The next time I saw the spice man heading down the street I called to my kids. "Quick, guys, get behind the sofa! The spice man is here!"
"What, Mom?" my 5-year-old daughter Genna replied. "Why? Is he a scary man?" She and my 3-year-old son Matt crouched next to me on the floor.
"No, honey. He's not scary. He's a good man," I explained. "I just don't want to buy his spices." Genna looked confused. The doorbell rang. "Shhh!" I said. "Don't talk!" The doorbell rang again. We stayed hidden. Then we heard knocking. The spice man was remarkably persistent. I peeped around the sofa. I could see the top of his hat through the door window. I huddled with my kids and kept silent. Finally, I heard his footsteps walking away.
A few months later, my kids were out playing in the front yard. "Mommy! Mommy!" Genna screamed, clutching Matt by his hand and running to the front door. "I see the bad man coming! He's coming down the street! Quick! Hide!"

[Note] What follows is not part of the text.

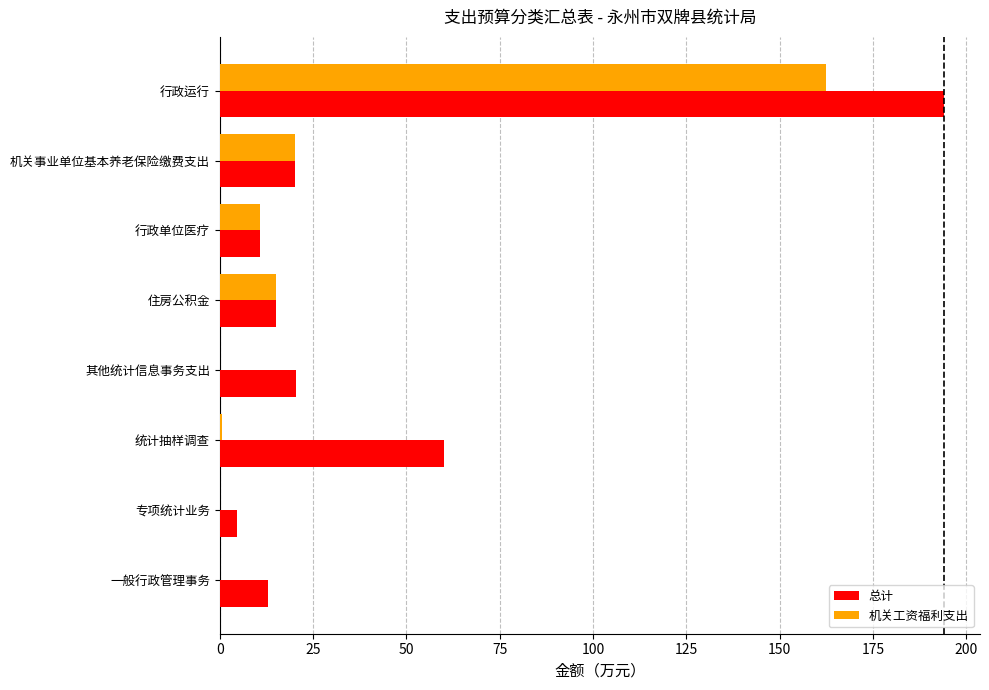

Between 其他统计信息事务支出 and 统计抽样调查, which series saw the biggest shift?

总计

The kids ran into the house and hid behind the sofa. I saw the spice man heading towards our house. "Oh, no, you guys!" I admonished. "He's not a bad man! He just sells things I can't afford! He's really a nice man!" I obviously hadn't done a good enough job explaining the situation to them. Nonetheless, I joined them behind the sofa.
Soon the spice man stopped coming to our house altogether. I'd still see him in the neighborhood, climbing the steps to other people's homes, but he'd obviously given up on us. "Oh well," I thought. "Good thing he does so well." I still felt bad.

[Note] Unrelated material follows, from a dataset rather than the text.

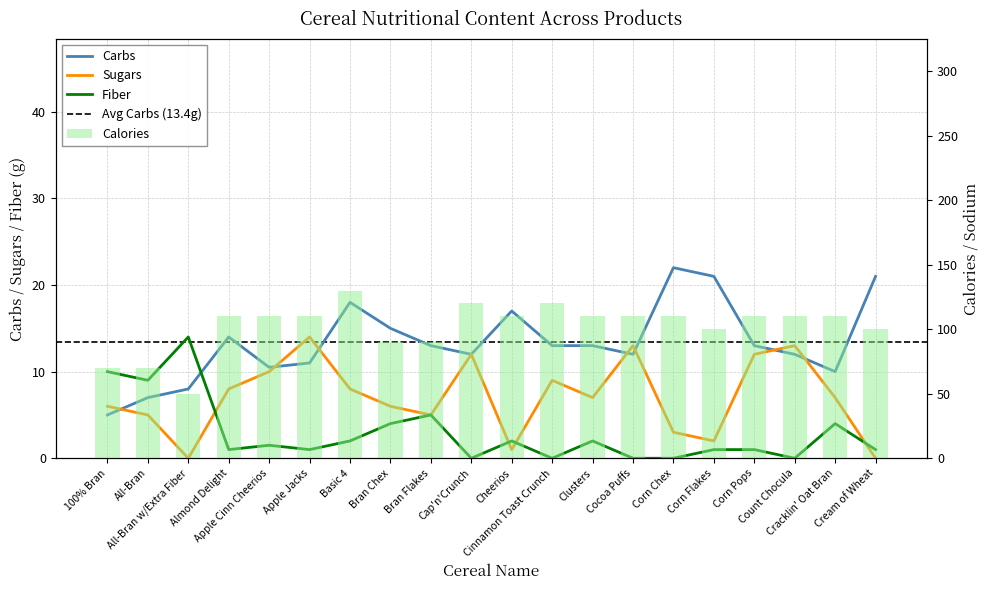

What is the total value across all series at Cream of Wheat?

122.0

Then one night, while searching for something to watch on TV, I came upon a movie called "Door to Door," starring William H. Macy. I love William H. Macy. I read the description: "'Door to Door' is the inspirational true story of a man who refused to let severe physical debilitation get in the way of his life's goal. William H. Macy ... stars as Bill Porter, a Portland, OR, native born with cerebral palsy. Despite his spastic walk and oddly shaped countenance, Bill intends to succeed in life on ability rather than the pity of the unafflicted ..."
What? I thought. That sounds like the spice man! Our spice man! I continued reading.
"Thus, in 1955, he manages to land a job as a door-to-door salesman for the Watkins Company. At first, Bill meets with nothing but slammed doors, hostile dogs and unashamed hostility from 'normal' people ..."
My heart sank. Slammed doors, hostile dogs, unashamed hostility? I didn't mean it! I didn't slam the door! My dog barked but wasn't exactly hostile! Neither was I, was I? WAS I? I read some more.
"After making his first sale to a reclusive alcoholic named Gladys (Kathy Baker), there is literally no stopping him. For the next 40 years, Bill walks some eight to ten miles per day plying his trade."
Eight to ten miles a day? With a disability? In the rain? That's MY spice man! I watched the movie.
William Macy was great in it. Bill Porter wasn't making a killing. He faced unimaginable challenges in his life, beginning with a parent who wanted to institutionalize him, and he pushed himself to the limits to simply lead an independent life. Many people opened their hearts and their doors to him. I wasn't one of them.
The next time I saw Bill passing by my house, I ran out the door, calling to him. "Mr. Porter, come back! We want to buy some spices."
I'm not sure if he heard me or not. He kept walking. It was then that I realized I had failed with the spice man. An epic failure of compassion and admiration. I went inside to try to explain it all to my crying kids.